Coronavirus - les municipalités arabes protestent contre la discrimination du gouvernement israélien

Al-Araby Al-Jadeed a rapporté dimanche que les municipalités arabes d’Israël avaient menacé dimanche de déclencher une grève dès la semaine prochaine si le gouvernement central continuait à faire preuve de discrimination à leur encontre.

Le Comité régional des municipalités arabes a déclaré que cette mesure avait été approuvée après avoir appris que le ministère de l’Intérieur avait approuvé la semaine dernière le transfert de 2,82 milliards de shekels (737 millions d’euros) aux autorités locales et aux municipalités pour compenser les pertes résultant de la épidémie de coronavirus. L’allocation pour les municipalités arabes n’était que de 47 millions de shekels, soit 1,7% du total. Les citoyens arabo-palestiniens d’Israël représentent 20% de la population.

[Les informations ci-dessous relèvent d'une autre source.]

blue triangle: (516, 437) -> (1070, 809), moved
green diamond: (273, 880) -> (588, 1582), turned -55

La déclaration du Comité indiquait clairement que la grève commencerait si le gouvernement refusait de modifier les «critères injustes» adoptés pour la distribution de l’aide financière et indemnisait proportionnellement les municipalités arabes. La menace de grève a également été mentionnée dans une lettre envoyée au Premier ministre israélien Benjamin Netanyahou et aux ministères et autorités concernés.

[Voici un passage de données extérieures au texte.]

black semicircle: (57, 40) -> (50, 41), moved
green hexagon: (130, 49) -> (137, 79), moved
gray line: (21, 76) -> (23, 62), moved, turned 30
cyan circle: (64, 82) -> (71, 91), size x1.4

Un grand besoin de médecins arabes

Alors que sur le terrain politique, les tensions entre Israël et la Palestine semblent loin d’être apaisées, il y a bien un domaine où l’entente et la coopération sont rois : les hôpitaux. Car en Israël, force est de constater que beaucoup des héros en blouse blanche sont Arabes. N’en déplaise à certains.

En cette période de forte contagion au Coronavirus, les Arabes musulmans représentent une large proportion du personnel soignant des hôpitaux israéliens.

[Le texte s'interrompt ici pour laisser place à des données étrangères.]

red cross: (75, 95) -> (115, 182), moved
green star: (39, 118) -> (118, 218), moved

Selon les chiffres publiés par le ministère de l’intérieur et obtenus par le quotidien Haaretz, 17% des médecins et un quart des infirmiers viennent de la minorité Arabe. De plus, 1 pharmacien sur 2 est aussi Arabe.

Et si nous ajoutons à ces chiffres le nombre d’employés affectés à l’entretien des hôpitaux israéliens, nous pouvons facilement conclure que sans les Arabes, le système de santé national s’écroulerait en Israël.

Le racisme anti-Arabe continue malgré tout

L’importante présence de soignants Arabes en Israël ne suffit pas pourtant à faire taire les voix racistes.

 « Nous combattons deux virus : celui du corona et celui du racisme. Le corona, nous le vaincrons. Pour le racisme, cela prendra plus de temps… », explique Ahmad Tibi, député de la Liste unie des partis arabes.

De son côté, Naela Hayek, 49 ans, dirigeant les infirmiers du service de soins intensifs, déclare, face à la droite dure Israélienne, taxant les Arabes restés sur leurs terres de « soutiens du terrorisme » :

« Ça me heurte, mais ils peuvent dire ce qu’ils veulent, ça n’a pas d’influence à l’hôpital. J’y suis chez moi et nous luttons tous ensemble ».

« Ensemble », voilà bien le terme symbolisant à la perfection l’ambiance régnant dans les couloirs des hôpitaux israéliens. D’ailleurs, depuis des semaines, Naela prépare 250 confrères juifs et arabes à faire face à l’épidémie du Covid-19.